Trying to produce this special personal onebox, I entered a couple of terms. “Germany” was one of them triggering a result, as shown in the screenshot above. Indeed, Nicole Simon and Marcus “Mediadonis”, the two people whose content was shown for this query, are people I’ve talked to or personally met in the past. Clicking on the onebox main link, “Results from people ...”, led to a further search which saw me connected to the Dalai Lama, which I so far only met in an Amsterdam wax figure cabinet (along with Hu Jintao).
Instead of waiting for the onebox to appear, you can also expand the search options to the left by clicking “Show options” and then “Social” on results. A list of people will appear, too, so you can further refine. I was again “connected via twitter.com” (which I don’t use in any actual way, and which I didn’t add to my Google profile) to a lot of strangers, which kind of ruined the purpose of this.
I guess it’s an interesting start, with a lot depending on how correctly Google spots your real connections; real, as opposed to forgotten social network pages and such. Another part to the “useful” equation is probably how relevant the social side is to your actual query. I often type queries because I’m solving a specific task – looking for a location, looking for a programming solution, looking up a fact bit etc. – where I have a harder time to imagine social results being useful. I want the “best” result to solve my task, independent of my social circle. Where social search might come in very handy though is when you’re looking for opinions. What do people I know think of new Google product X? How did people like yesterday’s event Z? Often, I head to Friendfeed for this type of stuff. (Though the interesting part about blocked-here-in-China Friendfeed is that it’s not specifically about people you’ve met or who know you but about people whose opinions you might find particularly interesting or challenging... there’s an overlap, but those two aren’t the same.)
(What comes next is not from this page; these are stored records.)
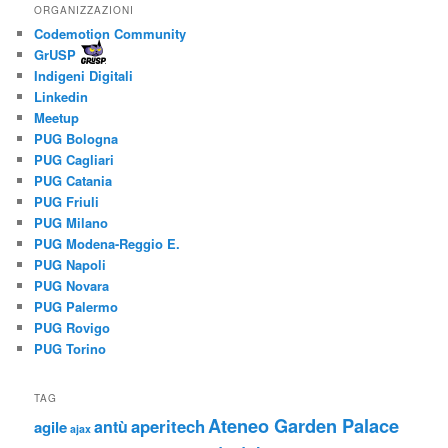
ORGANIZZAZIONI
Codemotion Community
GrUSP
Indigeni Digitali
Linkedin
Meetup
PUG Bologna
PUG Cagliari
PUG Catania
PUG Friuli
PUG Milano
PUG Modena-Reggio E.
PUG Napoli
PUG Novara
PUG Palermo
PUG Rovigo
PUG Torino
TAG
Ateneo Garden Palace
aperitech
antù
agile
ajax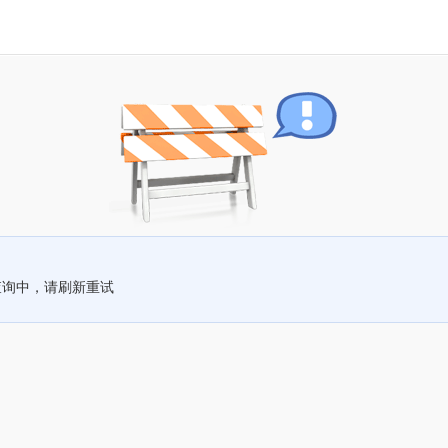
查询中，请刷新重试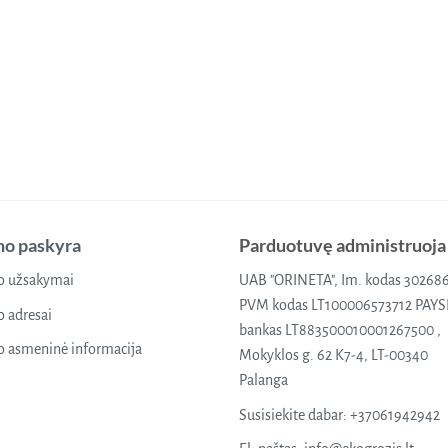
o paskyra
Parduotuvę administruoja
 užsakymai
UAB "ORINETA", Im. kodas 30268
PVM kodas LT100006573712 PAY
 adresai
bankas LT883500010001267500 ,
 asmeninė informacija
Mokyklos g. 62 K7-4, LT-00340
Palanga
Susisiekite dabar:
+37061942942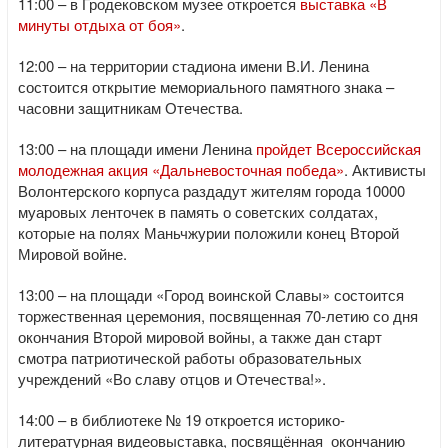
11:00 – в Гродековском музее откроется
выставка «В
минуты отдыха от боя»
.
12:00 – на территории стадиона имени В.И. Ленина
состоится открытие мемориального памятного знака –
часовни защитникам Отечества.
13:00 – на площади имени Ленина
пройдет Всероссийская
молодежная акция «Дальневосточная победа»
. Активисты
Волонтерского корпуса раздадут жителям города 10000
муаровых ленточек в память о советских солдатах,
которые на полях Маньчжурии положили конец Второй
Мировой войне.
13:00 – на площади «Город воинской Славы» состоится
торжественная церемония, посвященная 70-летию со дня
окончания Второй мировой войны, а также дан старт
смотра патриотической работы образовательных
учреждений «Во славу отцов и Отечества!».
14:00 – в библиотеке № 19 откроется историко-
литературная видеовыставка, посвящённая окончанию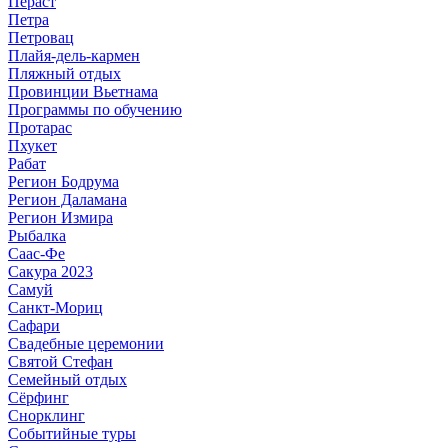
Пераст
Петра
Петровац
Плайя-дель-кармен
Пляжный отдых
Провинции Вьетнама
Программы по обучению
Протарас
Пхукет
Рабат
Регион Бодрума
Регион Даламана
Регион Измира
Рыбалка
Саас-Фе
Сакура 2023
Самуй
Санкт-Мориц
Сафари
Свадебные церемонии
Святой Стефан
Семейный отдых
Сёрфинг
Снорклинг
Событийные туры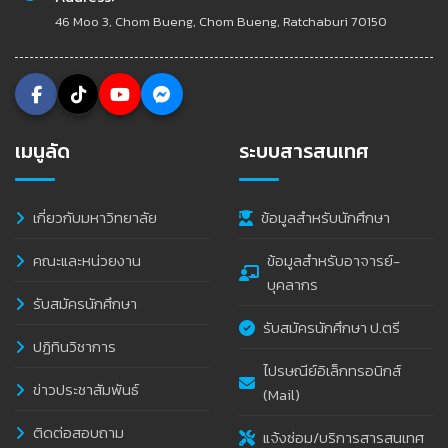
46 Moo 3, Chom Bueng, Chom Bueng, Ratchaburi 70150
เมนูลัด
ระบบสารสนเทศ
เกี่ยวกับมหาวิทยาลัย
ข้อมูลสำหรับนักศึกษา
คณะและหน่วยงาน
ข้อมูลสำหรับอาจารย์-
บุคลากร
รับสมัครนักศึกษา
รับสมัครนักศึกษา ป.ตรี
ปฏิทินวิชาการ
ไปรษณีย์อิเล็กทรอนิกส์
ข่าวประชาสัมพันธ์
(Mail)
ติดต่อสอบถาม
แจ้งซ่อม/บริการสารสนเทศ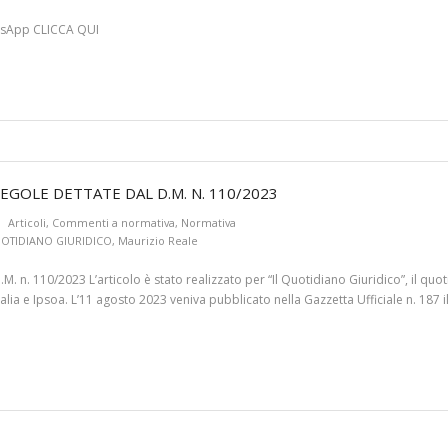
hatsApp CLICCA QUI
EGOLE DETTATE DAL D.M. N. 110/2023
Articoli
,
Commenti a normativa
,
Normativa
UOTIDIANO GIURIDICO
,
Maurizio Reale
.M. n. 110/2023 L’articolo è stato realizzato per “Il Quotidiano Giuridico”, il q
talia e Ipsoa. L’11 agosto 2023 veniva pubblicato nella Gazzetta Ufficiale n. 187 i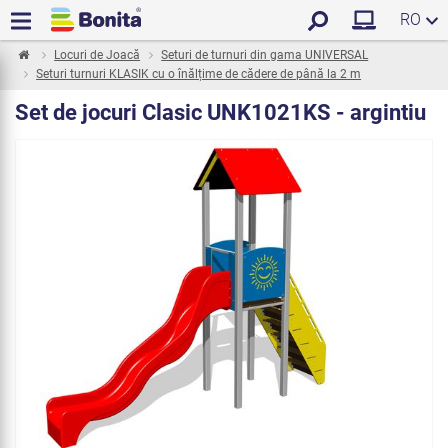
RO
Locuri de Joacă
Seturi de turnuri din gama UNIVERSAL
Seturi turnuri KLASIK cu o înălțime de cădere de până la 2 m
Set de jocuri Clasic UNK1021KS - argintiu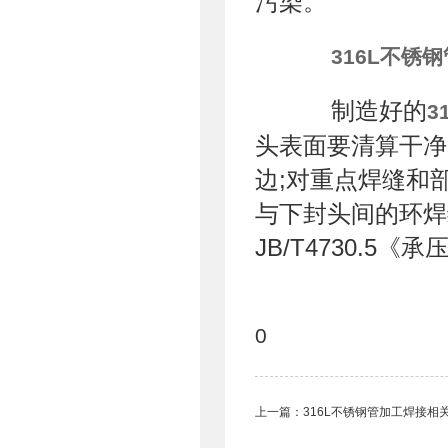
污染。
316L不锈钢
制造好的
3
头表面要清算干净
边;对重点焊缝和
与下封头间的环焊
JB/T4730.5
0
上一篇：
316L不锈钢管加工焊接相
On a side-note, it’s worth noting that what Google Social Search does not do, apparently, is include private content on web results – like results from your Gmail inbox. The latter would truly be one search to rule them all, but would probably also add a lot of privacy fear & confusion (“Help, my Gmail turned up on Google!” or “My boss was using my browser for a quick Google search and saw my private Picasa pics!”).
Now, do you gave some example queries for which social search seems useful to you? How well did it do in your tries?